Subsequently, we analyzed the distribution of LINC00472 by RNA fluorescence in situ hybridization (FISH) and found that it was distributed both in the nucleus and cytoplasm, which providing a spatial possibility to participate in the regulation of histone modification. We checked the total level of H3K27ac in HK-2 and 769-P cells using western blot and the results demonstrated that the level of H3K27ac in LINC00472 low expression cell lines (HK-2 shLINC00472 and 769-P shLINC00472) significantly reduced comparing with the control cell lines (HK-2 shNC and 769-P shNC); On the contrary, the level of H3K27ac in LINC00472 high expression cell line (HK-2 KI-CMV) obviously increased comparing with the control cell line (HK-2 KI-CTR) (Fig. 8J).

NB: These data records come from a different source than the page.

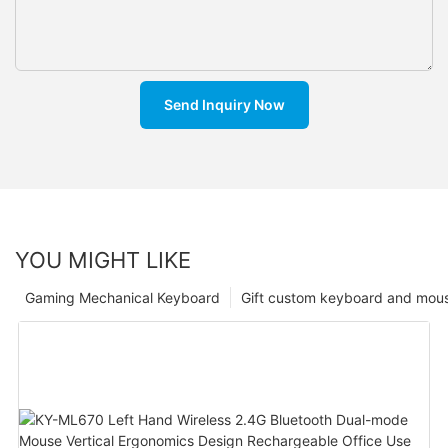
Send Inquiry Now
YOU MIGHT LIKE
Gaming Mechanical Keyboard
Gift custom keyboard and mou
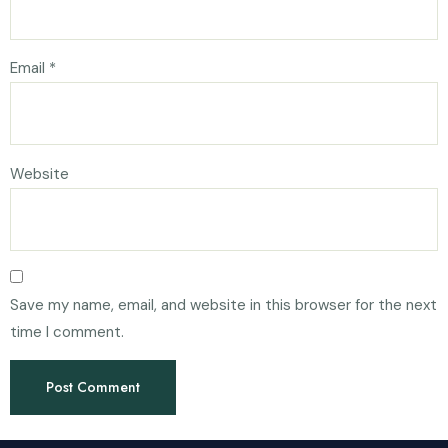
Email
*
Website
Save my name, email, and website in this browser for the next
time I comment.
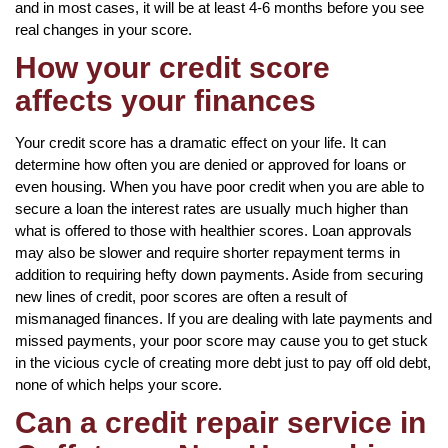
and in most cases, it will be at least 4-6 months before you see
real changes in your score.
How your credit score
affects your finances
Your credit score has a dramatic effect on your life. It can
determine how often you are denied or approved for loans or
even housing. When you have poor credit when you are able to
secure a loan the interest rates are usually much higher than
what is offered to those with healthier scores. Loan approvals
may also be slower and require shorter repayment terms in
addition to requiring hefty down payments. Aside from securing
new lines of credit, poor scores are often a result of
mismanaged finances. If you are dealing with late payments and
missed payments, your poor score may cause you to get stuck
in the vicious cycle of creating more debt just to pay off old debt,
none of which helps your score.
Can a credit repair service in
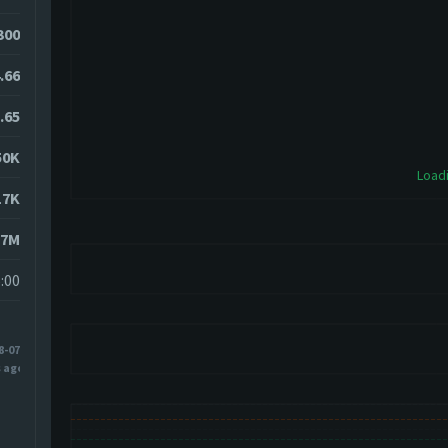
7300
.66
.65
50K
Loadi
17K
17M
:00
8-07
s ago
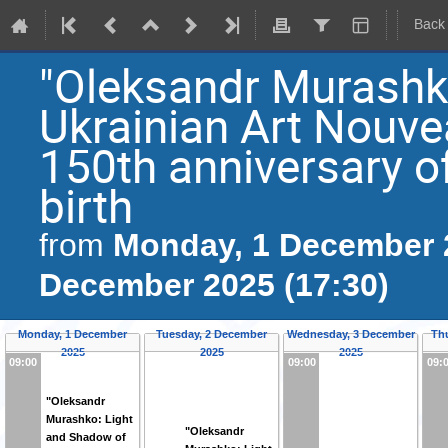
Back
"Oleksandr Murashk
Ukrainian Art Nouvea
150th anniversary o
birth
Monday, 1 December 2
from
December 2025 (17:30)
Monday, 1 December
Tuesday, 2 December
Wednesday, 3 December
Th
2025
2025
2025
09:00
09:00
09:
"Oleksandr
Murashko: Light
"Oleksandr
and Shadow of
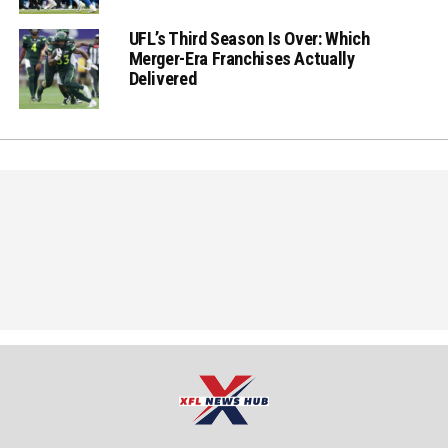
UFL’s Third Season Is Over: Which
Merger-Era Franchises Actually
Delivered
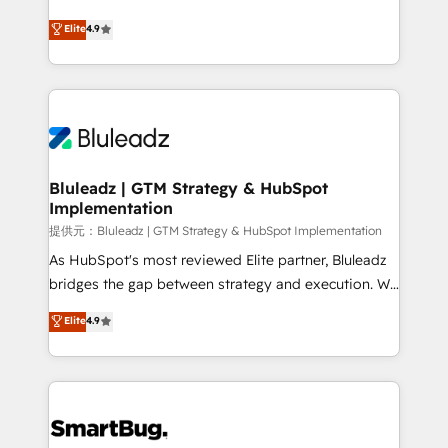
integrity. ➤ Implementation: Configure HubSpot to
ティブ・エージェンシーとして、HubSpot Eliteの実装
Elite
4.9
run your revenue process. Sales, marketing, and
力で顧客フロント業務を再設計します。 💡 100inc は何
service wired together. ➤ AI and Integrations: Layer
をする会社か？ HubSpotを共通基盤に、AIエージェン
Breeze AI, custom agents, and APIs to remove
トを組み込んだ顧客フロント業務（マーケティング・営
manual work. ➤ Ongoing Management: Monthly
業・CS）を組織全体で設計・実装する日本のAIネイテ
tune-ups, feature rollouts, adoption coaching. Buying
ィブ・エージェンシーです。事業部・グループ会社・部
HubSpot, switching to it, or reviving a stale portal?
門が分立する組織で、データと業務プロセスのサイロ化
We are built for the work.
を、CRMを軸とした全社共通基盤に再構築します。意
Bluleadz | GTM Strategy & HubSpot
Implementation
思決定者・PMO・現場担当者に並走します。 1️⃣
HubSpot導入・活用支援 顧客データの一元化から、
提供元：Bluleadz | GTM Strategy & HubSpot Implementation
GTMの見える化・自動化まで。全Hub統合運用、デー
As HubSpot's most reviewed Elite partner, Bluleadz
タ品質設計、グループ横断のCRM統合に対応します。
bridges the gap between strategy and execution. We
2️⃣ AIエージェント組織構築 営業・マーケティング業務
don't just "set up tools" — we install the GTM
Elite
4.9
の一部をAIが自律実行する組織への移行を設計・実装。
Operating System (GTM OS) to align your leadership
Breeze・Claude等をHubSpotと連携させ、役割定義・
and engineer a portal that drives predictable
運用ルール・成果指標まで含めて設計します。 3️⃣ 全社
revenue velocity. 🚀 GTM Strategy & Alignment
DX × AI推進のPMO伴走支援 複数部門をまたぐDX×AI変
Workshops & Sprints: Identify "Valleys of Death"
革を、構想から実装・定着までPMOとして主導。「設
stalling growth. Fix your ICP, Math, and Story to stop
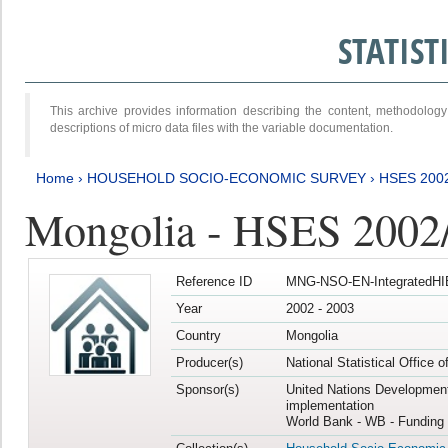
STATIS
This archive provides information describing the content, methodol
descriptions of micro data files with the variable documentation.
Home
›
HOUSEHOLD SOCIO-ECONOMIC SURVEY
›
HSES 200
Mongolia - HSES 2002
Reference ID
MNG-NSO-EN-IntegratedHI
Year
2002 - 2003
Country
Mongolia
Producer(s)
National Statistical Office 
Sponsor(s)
United Nations Developmen
implementation
World Bank - WB - Funding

These results indicated that the deletion or overexpression of LINC00472 changed the total level of H3K27ac in cells. RPISeq provides two different methods (random forest, RF; support vector machine, SVM) to evaluate the possibility of protein binding to RNA. Using the algorithm support provided by RPISeq (http://pridb.gdcb.iastate.edu/RPISeq/) and lncPro (http://bioinfo.bjmu.edu.cn/lncpro/) database, we analyzed the possibility of interaction between histone modification participants and LINC00472. The results showed that LINC00472 had the highest correlation with P300 (Fig. 8H), a protein functions as histone acetyltransferase that regulates transcription via chromatin remodeling and is important in the processes of cell proliferation and differentiation.(23) Notably, RNA immunoprecipitation results indeed demonstrated that there was an interaction between LINC00472 and P300 (Fig. 8I). By analyzing the sequence and structure of LINC00472 and P300, we predicted the possible interaction sites between them (Fig. 8K). In addition, the results of RNA FISH and immunofluorescence also displayed that there was indeed spatial co-localization between LINC00472 and P300 (Fig. 8L). According to the above results, we can conclude that LINC00472 regulates the acetylation modification level of histone through interacting with P300.